На сей раз нас с сестрами освободили от скучнейшей игры в школу с мамой, обычно растягивавшейся на все долгое утро. Однако нам было любопытно, зачем приехали Андердауны, мы не хотели уходить. И это простительно: мы ведь были лишены всякого общения. Я слонялась по комнате, раза два поправила прическу перед зеркалом, навела порядок на письменном столе и стала околачиваться с сестрами на веранде, поближе к двери, чтобы быть в курсе того, что происходит. Мы пялились на стаканы с оранжадом, надеясь, что мама приготовила достаточно для всех, и продолжали прислушиваться, пытаясь понять, что́ заставило Андердаунов явиться сюда. Хотя я знала, что мне это наскучит до чертиков раньше, чем все закончится.
Как и предполагалось, завершив круг передачи газеты, они оставили тему криминальных наклонностей домашнего слуги Андердаунов и перешли к другим скучнейшим предметам: новым простыням, таблеткам от малярии, новым Библиям для школы…
Я проскользнула в комнату и подняла газету, которую папа бросил на пол. А почему бы и нет? Это была американская, нью-йоркская газета, написанная энергичным языком. Я стала читать страницу, на которой они ее развернули: «Советский план продвигается в Конго». В статье утверждалось, что Хрущев в рамках своего плана мирового господства намеревается захватить власть над Бельгийским Конго и лишить невинных дикарей возможности стать свободным обществом. Господи, да по мне, если Хрущеву нужно Конго, пусть берет его. Тем не менее газета была датирована декабрем. Если его план так успешно продвигался, мы должны были бы уже к настоящему времени увидеть шкуры и хвосты русских. В статье рассказывалось о невоспетых героях-бельгийцах, которые, войдя в конголезскую деревню, нередко успевают помешать совершить обряд человеческих жертвоприношений, какой проводят
Уставившись в окно, я думала: какой нормальный человек не захотел бы мгновенно убраться из Конго, будь у него на это хотя бы полшанса? Андердауны и мама закончили обсуждать захватывающий сюжет хининовых пилюль, после чего наступила, как говорится, неловкая тишина.

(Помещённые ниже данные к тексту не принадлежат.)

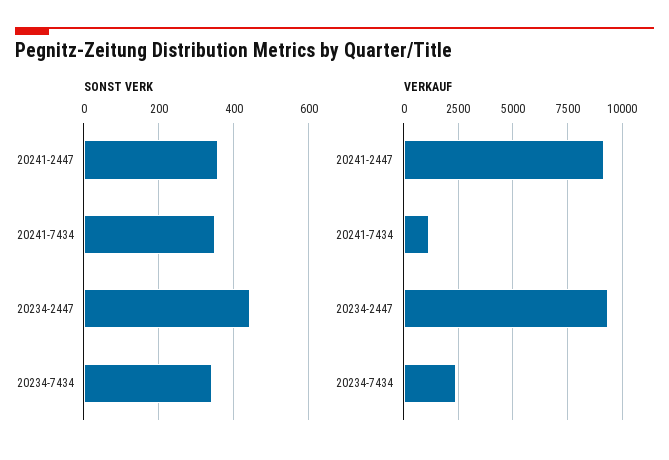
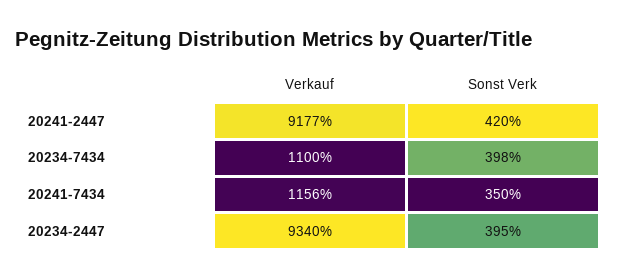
SONST VERK, 20241-2447: 360 -> 420
SONST VERK, 20234-2447: 440 -> 395
SONST VERK, 20234-7434: 340 -> 398
VERKAUF, 20234-7434: 2500 -> 1100

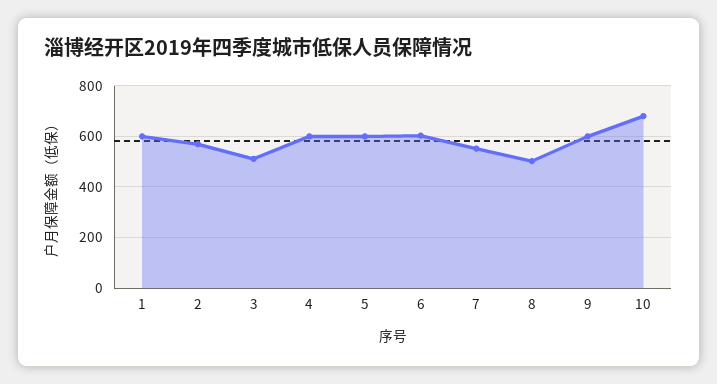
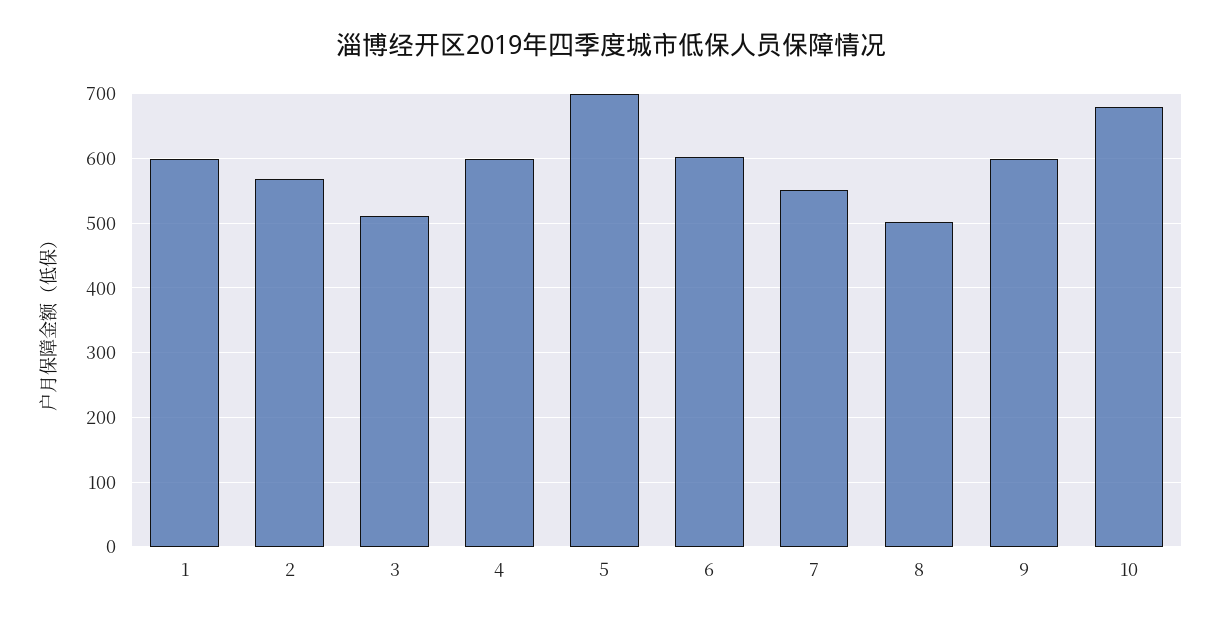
5: 600 -> 700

– Гм-гм, – сказали Андердауны и, положив ногу на ногу, перешли к тому, что, судя по всему, и составляло главную новость: в мае в Конго должны состояться выборы, а в июне будет провозглашена независимость.
Что касается меня, то эта новость была ничем не интереснее занудных разговоров о противомалярийных таблетках и Библиях, но мама и папа восприняли ее как шок. Мамино лицо померкло, словно его отключили от розетки. Она напоминала в тот момент Клэр Блум в «Красавице и чудовище», наконец увидевшую того, за кого ей предстоит выйти замуж. Я ждала, что мама быстро вернется в свое обычное состояние «все будет хорошо», но она оставалась бледной и, казалось, не дышала, прижав руку к горлу, будто глотнула «Мистера Пропера», и это меня испугало. Я стала внимательнее прислушиваться.
– В июне, – произнесла мама.
– Бельгия, разумеется, не примет результаты выборов, – заявил папа.
Разумеется, он уже все знает. Независимо от того, что происходит на Божьей земле, отец ведет себя так, словно это кино, которое он уже видел, а мы просто тупо молчим. Лия, как водится, едва не выпала из гамака, стараясь не упустить ни одного его слова. С тех пор как отец влепил ей затрещину из-за совы, она вдвойне усердно старается снова завоевать его расположение.
– Бельгия, безусловно, примет их, Натан. Это новый официальный план. Король Бодуэн пригласил восемьдесят конголезских лидеров в Брюссель, чтобы выработать стратегию предоставления независимости. – Это сказал мистер Картофельная Голова, дикция которого оставляла желать лучшего. Я уверена, что он иностранец, или был иностранцем.
– Когда? – спросила мама.
– Две недели назад.
– А могу ли я поинтересоваться, что случилось со старым официальным планом? – произнес папа. Он всегда начинал с этого «могу ли я поинтересоваться» вместо того, чтобы просто спросить.
– Леопольдвиль и Стэнливиль были парализованы бунтами и забастовками, если вы не слышали. Старый официальный план не сработал.
– А что насчет угрозы советского влияния? – уточнила мама.